Source data:
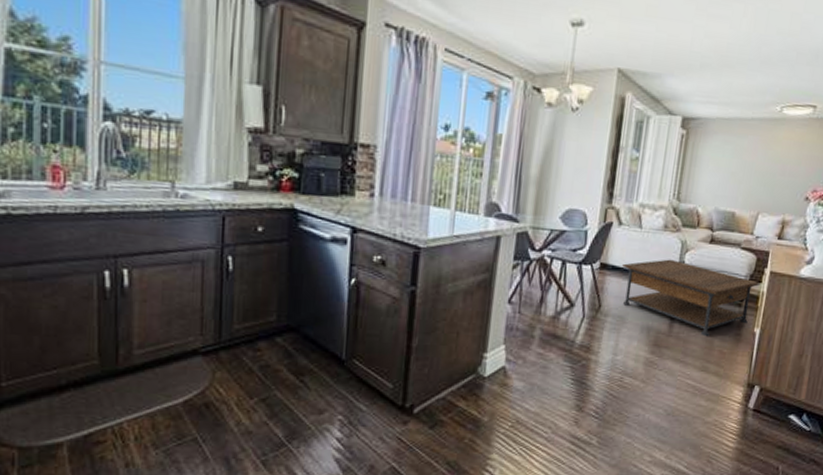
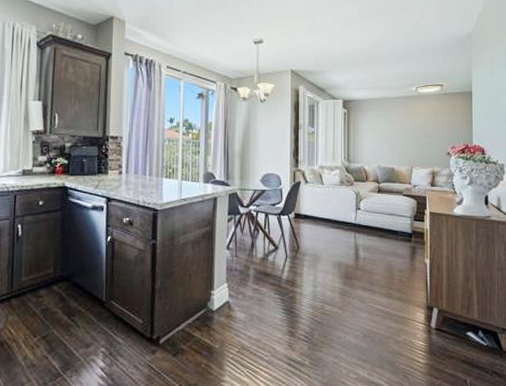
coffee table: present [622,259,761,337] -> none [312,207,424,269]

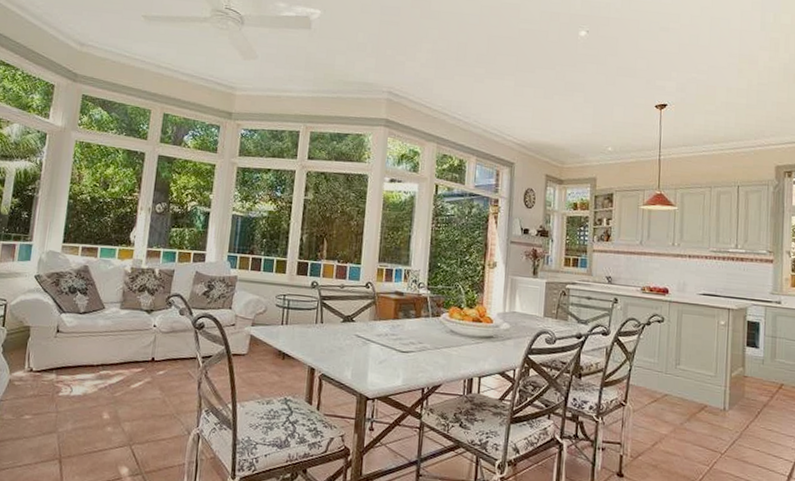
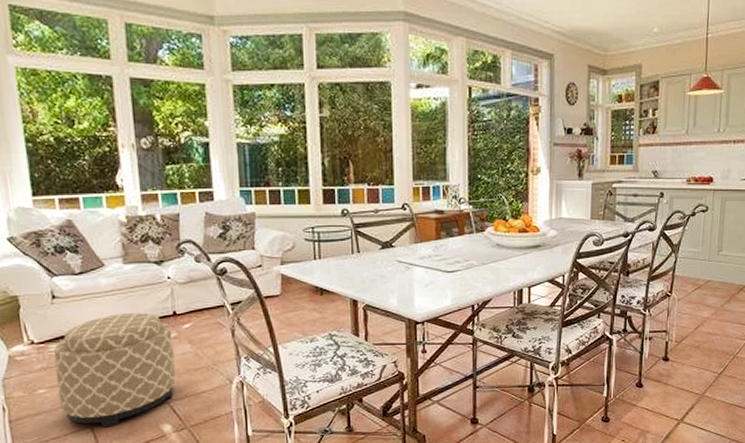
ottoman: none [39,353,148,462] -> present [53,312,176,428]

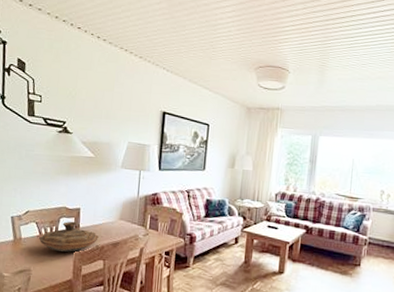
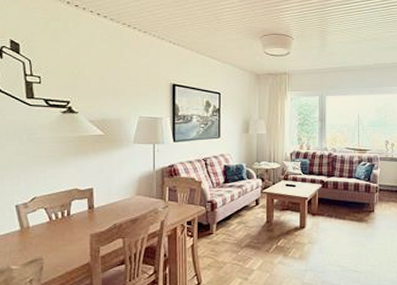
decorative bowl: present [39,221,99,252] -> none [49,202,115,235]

What to do:
Please give the data again in full, exactly as written, but without any images.

Result:
coffee table: present [622,259,761,337] -> none [312,207,424,269]

ottoman: none [39,353,148,462] -> present [53,312,176,428]

decorative bowl: present [39,221,99,252] -> none [49,202,115,235]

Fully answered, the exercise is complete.